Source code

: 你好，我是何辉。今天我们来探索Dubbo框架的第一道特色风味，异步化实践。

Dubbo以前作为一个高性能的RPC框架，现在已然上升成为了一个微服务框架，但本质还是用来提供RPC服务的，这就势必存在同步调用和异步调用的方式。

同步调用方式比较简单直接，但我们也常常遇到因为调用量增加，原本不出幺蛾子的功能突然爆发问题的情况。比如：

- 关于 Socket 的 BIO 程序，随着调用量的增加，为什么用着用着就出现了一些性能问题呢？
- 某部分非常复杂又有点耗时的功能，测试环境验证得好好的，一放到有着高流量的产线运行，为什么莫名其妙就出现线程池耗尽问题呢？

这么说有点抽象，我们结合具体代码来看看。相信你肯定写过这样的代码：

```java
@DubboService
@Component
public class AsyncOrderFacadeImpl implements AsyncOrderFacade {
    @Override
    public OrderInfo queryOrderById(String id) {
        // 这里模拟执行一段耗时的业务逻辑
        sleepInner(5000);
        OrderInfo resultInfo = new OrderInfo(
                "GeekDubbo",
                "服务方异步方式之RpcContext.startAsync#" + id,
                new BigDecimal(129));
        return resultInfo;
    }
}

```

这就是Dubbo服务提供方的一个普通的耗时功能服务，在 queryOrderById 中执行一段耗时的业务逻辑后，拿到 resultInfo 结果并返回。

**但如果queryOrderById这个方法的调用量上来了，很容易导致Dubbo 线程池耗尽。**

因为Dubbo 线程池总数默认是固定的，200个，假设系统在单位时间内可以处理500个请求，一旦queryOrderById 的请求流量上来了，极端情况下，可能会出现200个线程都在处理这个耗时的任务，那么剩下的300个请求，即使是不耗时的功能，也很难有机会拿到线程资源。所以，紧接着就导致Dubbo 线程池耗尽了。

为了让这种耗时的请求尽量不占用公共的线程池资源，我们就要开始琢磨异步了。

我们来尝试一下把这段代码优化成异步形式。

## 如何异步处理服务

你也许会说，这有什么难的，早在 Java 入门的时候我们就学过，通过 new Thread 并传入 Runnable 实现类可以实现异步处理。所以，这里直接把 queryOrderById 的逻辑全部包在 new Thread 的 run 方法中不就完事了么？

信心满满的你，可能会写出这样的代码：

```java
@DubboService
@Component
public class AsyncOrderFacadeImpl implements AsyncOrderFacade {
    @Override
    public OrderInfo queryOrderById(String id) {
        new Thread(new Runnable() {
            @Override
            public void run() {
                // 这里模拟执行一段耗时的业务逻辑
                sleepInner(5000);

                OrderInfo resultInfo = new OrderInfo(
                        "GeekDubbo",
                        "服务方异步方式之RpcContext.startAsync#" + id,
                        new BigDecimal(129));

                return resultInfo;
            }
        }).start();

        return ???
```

What to do
Set down the entries above again, word for word.

Response area
Source code

: 你好，我是何辉。今天我们来探索Dubbo框架的第一道特色风味，异步化实践。

Dubbo以前作为一个高性能的RPC框架，现在已然上升成为了一个微服务框架，但本质还是用来提供RPC服务的，这就势必存在同步调用和异步调用的方式。

同步调用方式比较简单直接，但我们也常常遇到因为调用量增加，原本不出幺蛾子的功能突然爆发问题的情况。比如：

- 关于 Socket 的 BIO 程序，随着调用量的增加，为什么用着用着就出现了一些性能问题呢？
- 某部分非常复杂又有点耗时的功能，测试环境验证得好好的，一放到有着高流量的产线运行，为什么莫名其妙就出现线程池耗尽问题呢？

这么说有点抽象，我们结合具体代码来看看。相信你肯定写过这样的代码：

```java
@DubboService
@Component
public class AsyncOrderFacadeImpl implements AsyncOrderFacade {
    @Override
    public OrderInfo queryOrderById(String id) {
        // 这里模拟执行一段耗时的业务逻辑
        sleepInner(5000);
        OrderInfo resultInfo = new OrderInfo(
                "GeekDubbo",
                "服务方异步方式之RpcContext.startAsync#" + id,
                new BigDecimal(129));
        return resultInfo;
    }
}

```

这就是Dubbo服务提供方的一个普通的耗时功能服务，在 queryOrderById 中执行一段耗时的业务逻辑后，拿到 resultInfo 结果并返回。

**但如果queryOrderById这个方法的调用量上来了，很容易导致Dubbo 线程池耗尽。**

因为Dubbo 线程池总数默认是固定的，200个，假设系统在单位时间内可以处理500个请求，一旦queryOrderById 的请求流量上来了，极端情况下，可能会出现200个线程都在处理这个耗时的任务，那么剩下的300个请求，即使是不耗时的功能，也很难有机会拿到线程资源。所以，紧接着就导致Dubbo 线程池耗尽了。

为了让这种耗时的请求尽量不占用公共的线程池资源，我们就要开始琢磨异步了。

我们来尝试一下把这段代码优化成异步形式。

## 如何异步处理服务

你也许会说，这有什么难的，早在 Java 入门的时候我们就学过，通过 new Thread 并传入 Runnable 实现类可以实现异步处理。所以，这里直接把 queryOrderById 的逻辑全部包在 new Thread 的 run 方法中不就完事了么？

信心满满的你，可能会写出这样的代码：

```java
@DubboService
@Component
public class AsyncOrderFacadeImpl implements AsyncOrderFacade {
    @Override
    public OrderInfo queryOrderById(String id) {
        new Thread(new Runnable() {
            @Override
            public void run() {
                // 这里模拟执行一段耗时的业务逻辑
                sleepInner(5000);

                OrderInfo resultInfo = new OrderInfo(
                        "GeekDubbo",
                        "服务方异步方式之RpcContext.startAsync#" + id,
                        new BigDecimal(129));

                return resultInfo;
            }
        }).start();

        return ???
```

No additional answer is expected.